Would you please reproduce all the entries word for word, minus the pictures?

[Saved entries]

________

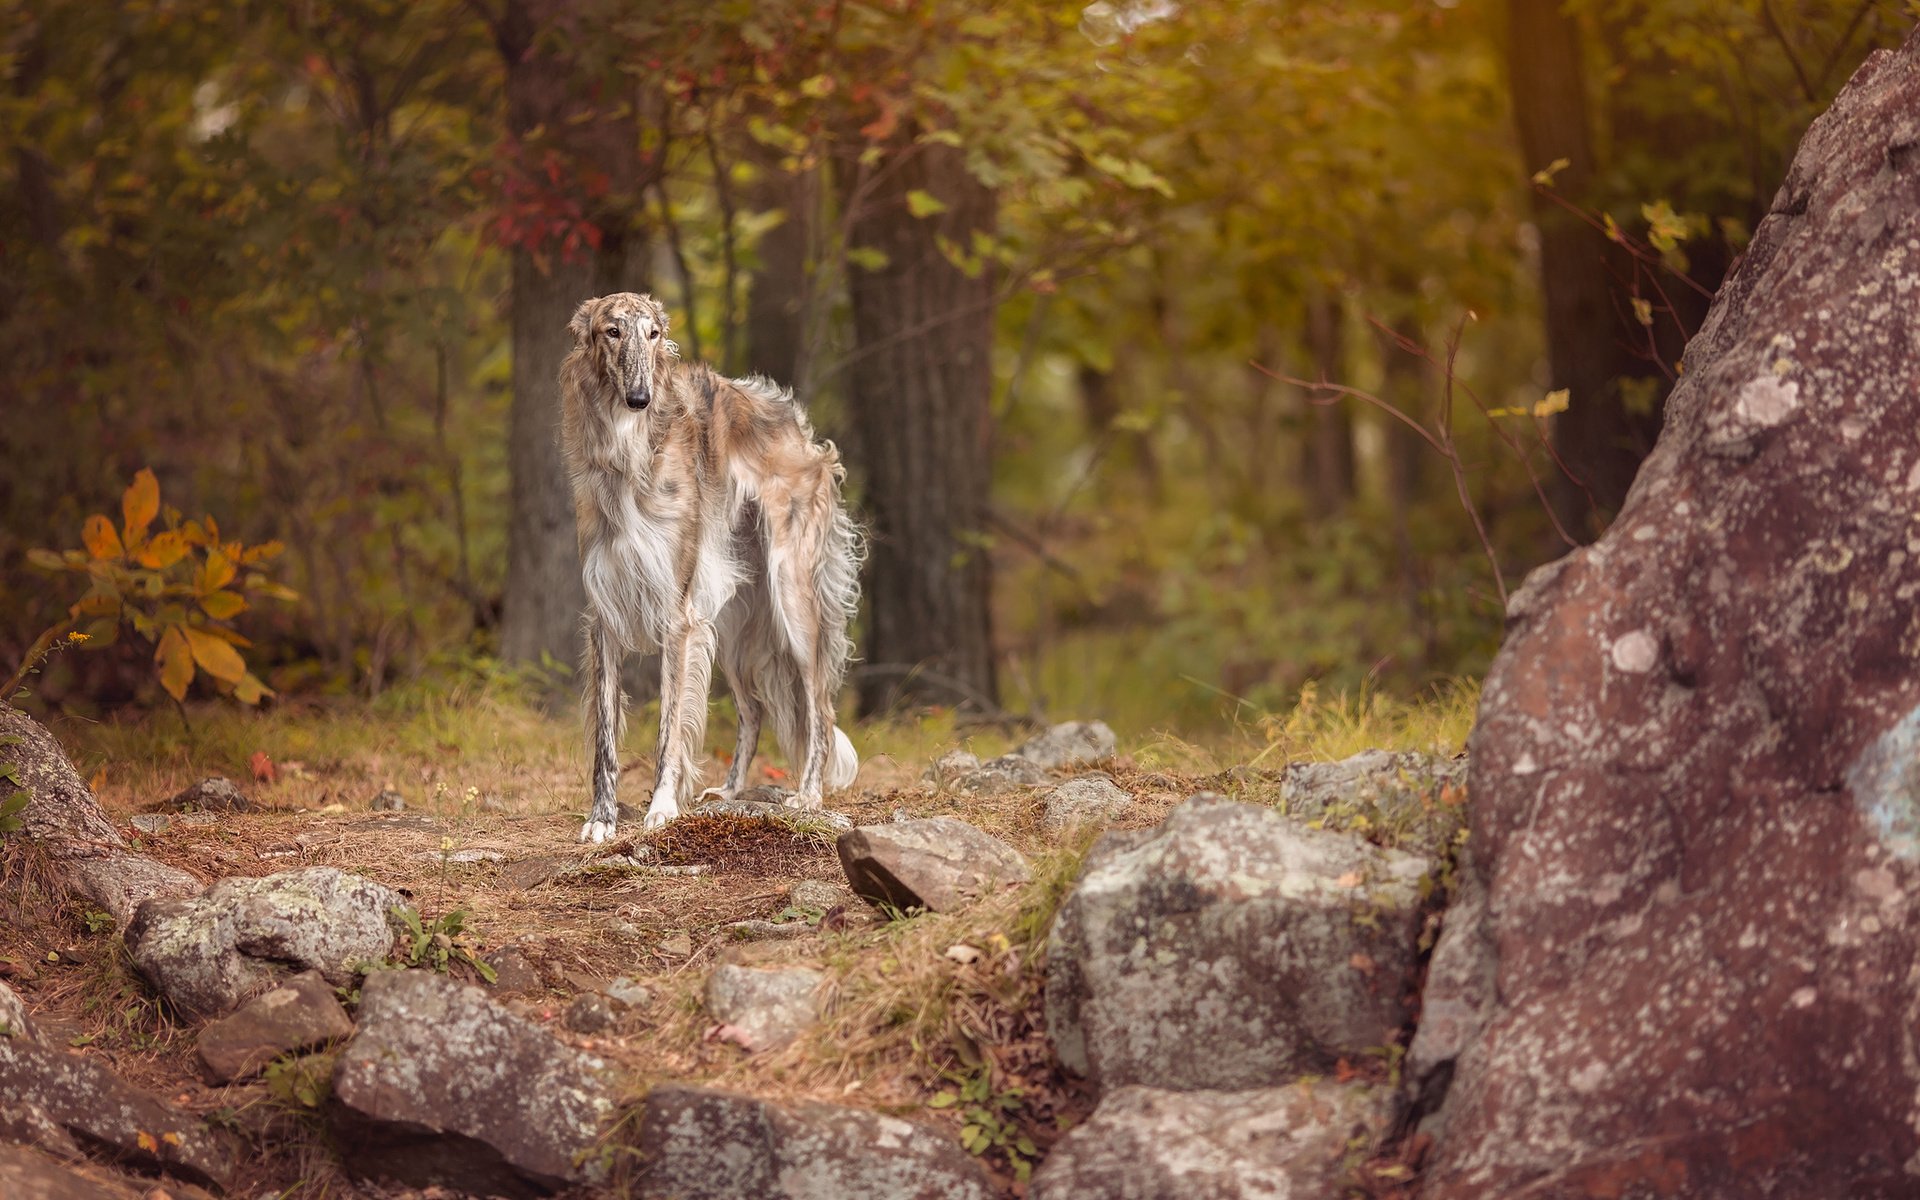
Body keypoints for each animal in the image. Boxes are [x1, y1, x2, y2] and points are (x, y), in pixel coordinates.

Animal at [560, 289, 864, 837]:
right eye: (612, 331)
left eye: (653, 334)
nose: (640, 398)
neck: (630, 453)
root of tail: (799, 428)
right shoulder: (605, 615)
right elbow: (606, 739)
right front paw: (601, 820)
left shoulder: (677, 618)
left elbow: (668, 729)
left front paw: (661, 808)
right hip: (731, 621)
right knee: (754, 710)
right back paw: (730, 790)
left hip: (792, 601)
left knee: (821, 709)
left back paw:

________

**Task answer**
Body keypoints for each animal in the image. Boxes are [x1, y1, x2, y2] and points are (x, y), in pixel coordinates.

Animal at [560, 289, 864, 837]:
right eye: (612, 331)
left eye: (653, 334)
nose: (640, 398)
neck: (630, 453)
root of tail: (799, 428)
right shoulder: (605, 615)
right elbow: (606, 739)
right front paw: (601, 820)
left shoulder: (677, 618)
left elbow: (668, 729)
left front paw: (661, 808)
right hip: (731, 621)
right knee: (754, 710)
right back paw: (730, 790)
left hip: (792, 601)
left knee: (821, 709)
left back paw:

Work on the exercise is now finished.